(Collected data)
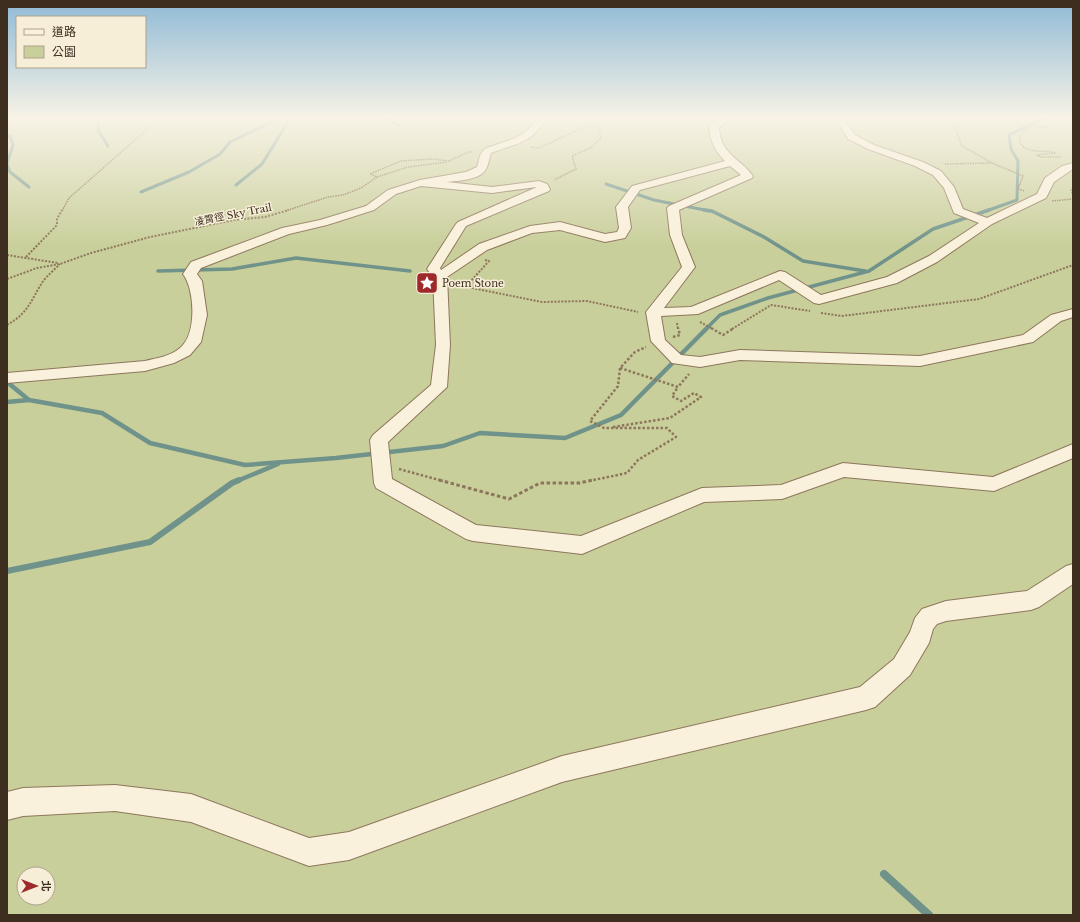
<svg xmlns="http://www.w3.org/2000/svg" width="1080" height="922" font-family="'Libre Baskerville','Noto Sans TC',serif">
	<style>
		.green { fill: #c9cf9b; fill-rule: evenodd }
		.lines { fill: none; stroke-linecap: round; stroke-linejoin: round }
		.stream-far4 { stroke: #6f938a; stroke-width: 3 }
		.stream-far3 { stroke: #6f938a; stroke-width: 3.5 }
		.stream-far2 { stroke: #6f938a; stroke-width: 4.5 }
		.stream-far1 { stroke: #6f938a; stroke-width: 6 }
		.stream { stroke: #6f938a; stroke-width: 8 }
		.minor-casing { stroke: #8d765c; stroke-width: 2 }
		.path-far3 { stroke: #8d765c; stroke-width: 1.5; stroke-dasharray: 1.5 1; stroke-linecap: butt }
		.path-far2 { stroke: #8d765c; stroke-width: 2; stroke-dasharray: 2 1.5; stroke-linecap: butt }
		.path-far1 { stroke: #8d765c; stroke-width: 2.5; stroke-dasharray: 2.5 2; stroke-linecap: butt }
		.path { stroke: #8d765c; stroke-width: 3; stroke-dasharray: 3.5 2.5; stroke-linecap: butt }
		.minor { fill: #faf1dc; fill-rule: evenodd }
		.labels { text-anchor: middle; stroke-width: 3; stroke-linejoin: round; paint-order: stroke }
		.far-street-label { font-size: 10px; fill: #3d2e20; stroke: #f7eed8 }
		.far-poi-label { font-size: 10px; fill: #3d2e20; stroke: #f7eed8; text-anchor: start }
	</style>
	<rect width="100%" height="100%" fill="#f0e4c8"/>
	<path class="green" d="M7,117H1073V915H7ZM24,874H48V898H24Z"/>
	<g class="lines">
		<g class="stream-far4">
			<polyline points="97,117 99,132 108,146"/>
			<polyline points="382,117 399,125"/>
			<polyline points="7,136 10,136 13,145 7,163"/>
			<polyline points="7,164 10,172 29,187"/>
			<polyline points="606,184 654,200 710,211"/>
			<polyline points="236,185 262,164 291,117"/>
			<polyline points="141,192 189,172 220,154 230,142 265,125 286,117"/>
			<polyline points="986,211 1017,200 1018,161 1011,149 1009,135 1047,117"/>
		</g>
		<g class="stream-far3">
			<polyline points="704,210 712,211 764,237 803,261 865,271"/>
			<polyline points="158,271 232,269 296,258 410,271"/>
			<polyline points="706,329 720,315 768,298 869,271 933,229 989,210"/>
		</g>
		<g class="stream-far2">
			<polyline points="7,382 29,400 102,413 150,443 245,465 336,458 443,446 480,433 565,438 621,415 707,328"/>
			<polyline points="7,402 29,400"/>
			<polyline points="237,481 278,464"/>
		</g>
		<polyline class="stream-far1" points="7,571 150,542 232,483 239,480"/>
		<polyline class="stream" points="884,874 929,915"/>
		<g class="minor-casing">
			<g id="minor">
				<path d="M539,117H547C530,145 519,142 491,153C489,158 489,164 486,169C480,180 458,181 447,182L492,187L539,181L547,184L550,189L549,191L466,226L440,268L441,270L479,244L530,226L560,222L605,234L617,232L619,228L616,207L632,186L725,161C715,151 710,141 709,127L721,117H731L719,128C721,155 739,157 753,176L752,178L679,210L682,235L695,267L664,308L691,307L780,271L785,272L821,295L887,277L929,256L979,223L954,213L944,188L933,175L915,166L868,149L848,139L835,117H843L855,135L874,145L923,162L941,171L954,187L963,209L987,218L1037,194L1045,178L1062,166L1073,163V169L1054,182L1046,198L992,224L937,262L897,283L819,304L814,303L779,280L698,314L661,316L665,340L681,355L700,357L740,350L920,356L1023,335L1051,315L1073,309V317L1061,321L1033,342L920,366L740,360L700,367L672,363L651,341L646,312L682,267L670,235L667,208L669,206L741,175L730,166L640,190L628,207L631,228L625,238L605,242L560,230L532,233L487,250L447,277L450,345L447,387L388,442L392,479L476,525L581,536L702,488L781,485L843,463L993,477L1073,444V458L994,491L844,477L782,499L704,502L582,554L473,541L466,539L376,488L374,483L370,440L373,435L431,385L436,345L433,277L427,269L456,224L458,222L537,187L492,193L421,186L396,194L374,210L327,225L289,234L201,268L197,274L202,281L207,315L201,342L190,355L174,363L145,371L7,383V373L145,361C157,358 171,356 180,348C197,334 195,290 183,274L191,262L282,228L320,220L366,206L388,190L420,180L466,172L477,167C479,161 479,154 484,150C487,147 494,146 498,144C516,139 528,133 539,117Z"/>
				<polygon points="1073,564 1073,584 1039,607 1031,610 946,621 937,624 933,629 929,643 910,675 875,707 866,710 562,782 349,860 309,866 191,822 115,811 23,816 7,820 7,792 23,788 115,785 191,794 309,838 349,832 562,756 860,687 894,659 910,632 915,618 922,609 946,601 1027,591 1066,566"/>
			</g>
		</g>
		<g class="path-far3">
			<polyline points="976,120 991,120 1048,128 1036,123 1035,119 1068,121 1067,119 1073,118"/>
			<path d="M1033,126L1025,130L1020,136C1018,156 1045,149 1056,153L1037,155L1040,157H1061"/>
			<polyline points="531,147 539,148 591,124 598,126 601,138 592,147 572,156 576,169 554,180"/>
			<polyline points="992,163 1023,176 1018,189 1025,191"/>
			<polyline points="945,164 992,163 962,146 954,125 976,120 972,117"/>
			<polyline points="377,177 408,167 447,162"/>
			<polyline points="1073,188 1071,190 1073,195"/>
			<polyline points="1052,201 1073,199"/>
			<polyline points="62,211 69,198 161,117"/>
			<polyline points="285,211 328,197 343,195 361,188 377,177 370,174 401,161 432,159 449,161 468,152 473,152"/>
		</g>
		<g class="path-far2">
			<polyline points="7,255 58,263"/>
			<polyline points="26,257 57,225 57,219 62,210"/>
			<polyline points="485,260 489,261 470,282 472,288 542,302 587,301 638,312"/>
			<polyline points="7,279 37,268 60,264 91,253 150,237 234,220 265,217 289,210"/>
			<polyline points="821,313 842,316 979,299 1073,265"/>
			<polyline points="700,322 713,329"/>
			<polyline points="677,323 678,329"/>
			<path d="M7,325C31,311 30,300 44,280C49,274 55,269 60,264"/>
			<polyline points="732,329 771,305 810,311"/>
		</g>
		<g class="path-far1">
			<polyline points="711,328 723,335 734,328"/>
			<polyline points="673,337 680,335 678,328"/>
			<polyline points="620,368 678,387 689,374"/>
			<polyline points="613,427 670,418 701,397 694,393 681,401 672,396 678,387"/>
			<polyline points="399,469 443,481"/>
			<polyline points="589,481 627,473 638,460 676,437 667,428 604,428 590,421 618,386 620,368 635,352 646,347"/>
		</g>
		<polyline class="path" points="439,480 509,499 540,483 579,483 593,480"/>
		<use href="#minor" class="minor"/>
	</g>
	<linearGradient id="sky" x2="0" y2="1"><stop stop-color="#8fbad6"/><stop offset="0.48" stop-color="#f8f3e6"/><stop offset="1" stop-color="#f8f3e6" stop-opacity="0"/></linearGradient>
	<rect width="1080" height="246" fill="url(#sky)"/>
	<defs>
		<g id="sight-square" transform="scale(1.15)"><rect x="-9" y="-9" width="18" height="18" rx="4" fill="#9e2a2b" stroke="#f7eed8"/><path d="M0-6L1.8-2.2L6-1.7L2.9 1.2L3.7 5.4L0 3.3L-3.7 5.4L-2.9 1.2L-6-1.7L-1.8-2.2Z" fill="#fff"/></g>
	</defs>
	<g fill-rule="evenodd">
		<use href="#sight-square" x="427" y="283"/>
	</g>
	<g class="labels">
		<g class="far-street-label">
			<text transform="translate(233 214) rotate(-11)" y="4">凌霄徑 Sky Trail</text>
		</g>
		<g class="far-poi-label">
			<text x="442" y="287">Poem Stone</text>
		</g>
	</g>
	<rect width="1080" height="922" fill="none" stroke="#3d2e20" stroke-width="16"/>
	<rect x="16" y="16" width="130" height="52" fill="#f7eed8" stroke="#ada18e"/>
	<rect x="24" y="29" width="20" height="6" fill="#faf1dc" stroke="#ada18e"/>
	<text x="52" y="36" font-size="12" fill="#3d2e20">道路</text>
	<rect x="24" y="46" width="20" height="12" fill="#c9cf9b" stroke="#ada18e"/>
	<text x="52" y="56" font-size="12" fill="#3d2e20">公園</text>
	<g transform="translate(36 886) rotate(90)"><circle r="19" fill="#f7eed8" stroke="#ada18e"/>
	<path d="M0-3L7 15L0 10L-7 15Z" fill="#9e2a2b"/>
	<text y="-6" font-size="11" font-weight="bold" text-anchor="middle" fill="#3d2e20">北</text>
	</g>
</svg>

(Task)
Take every line from the data that contains the word "lines".

(Reply to the exercise)
		.lines { fill: none; stroke-linecap: round; stroke-linejoin: round }
	<g class="lines">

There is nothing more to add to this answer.